■ **Modification records**:
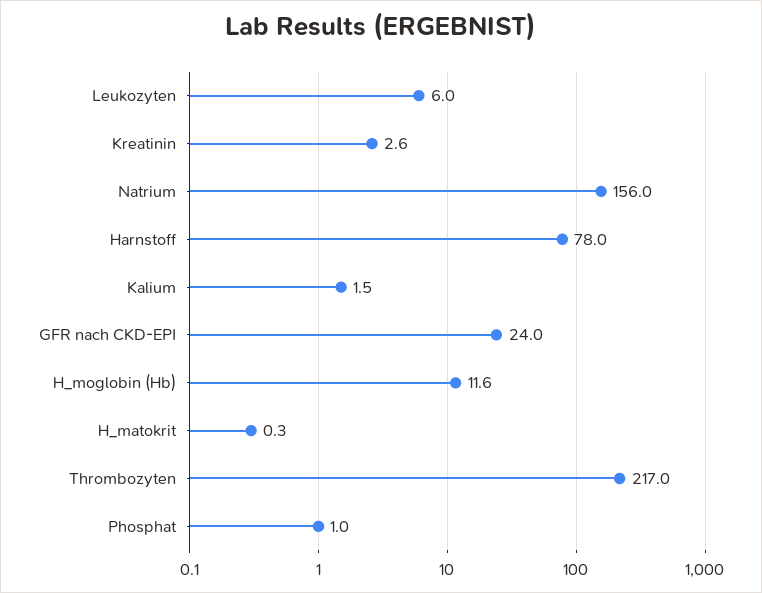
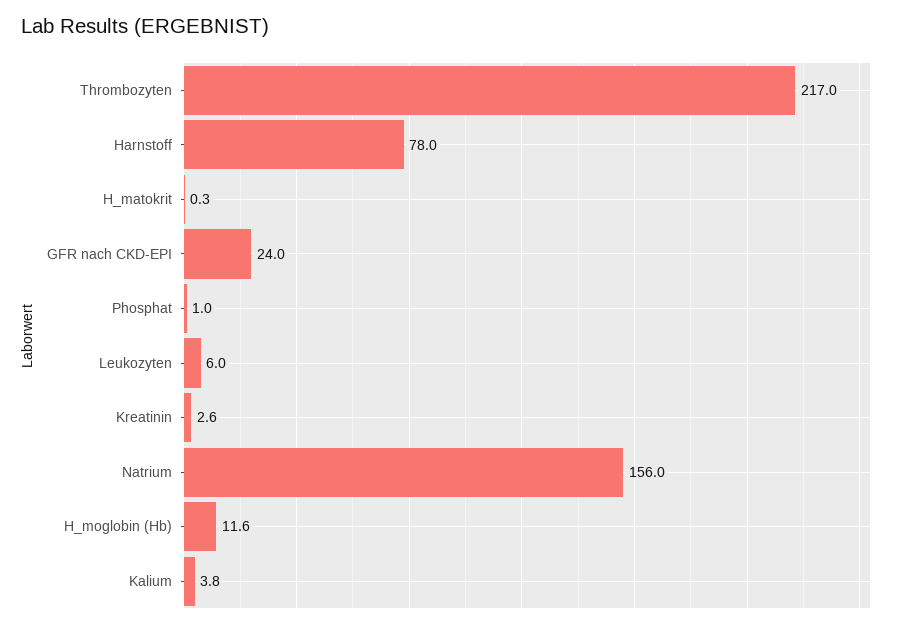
Kalium: 1.5 -> 3.8

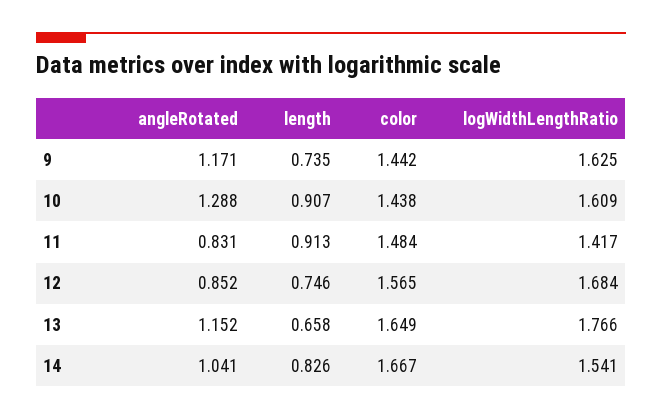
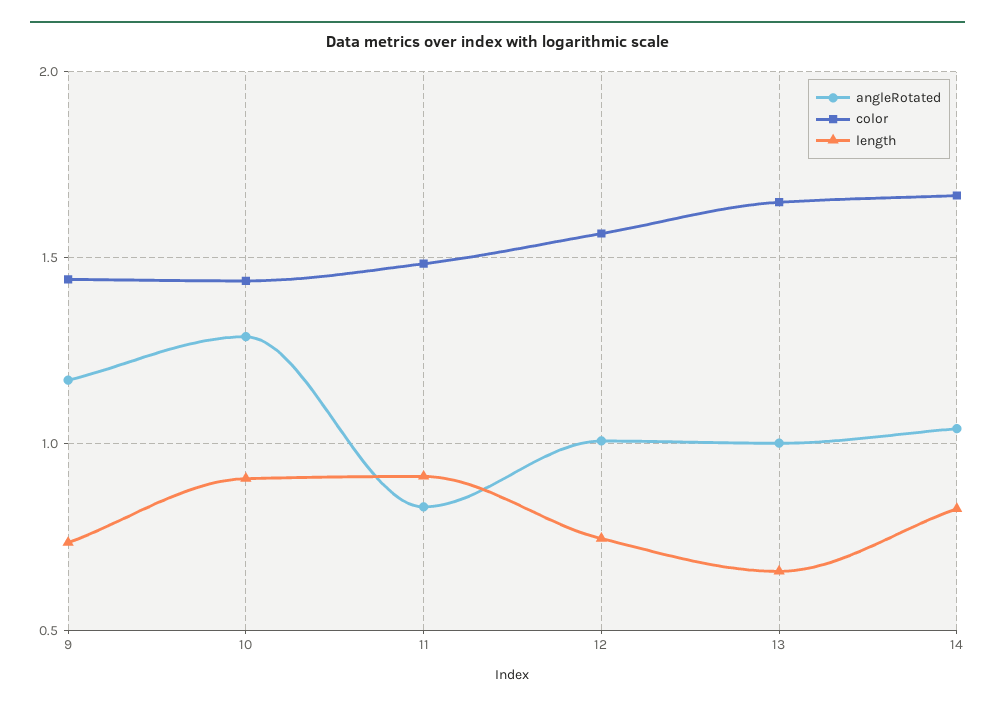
logWidthLengthRatio, 9: 1.625 -> none
logWidthLengthRatio, 10: 1.609 -> none
logWidthLengthRatio, 11: 1.417 -> none
angleRotated, 12: 0.852 -> 1
logWidthLengthRatio, 12: 1.684 -> none
angleRotated, 13: 1.152 -> 1
logWidthLengthRatio, 13: 1.766 -> none
logWidthLengthRatio, 14: 1.541 -> none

■ **Written task**:
Retrieve each line from the records above where the word "angleRotated" occurs.

■ **Expected output**:
angleRotated, 12: 0.852 -> 1
angleRotated, 13: 1.152 -> 1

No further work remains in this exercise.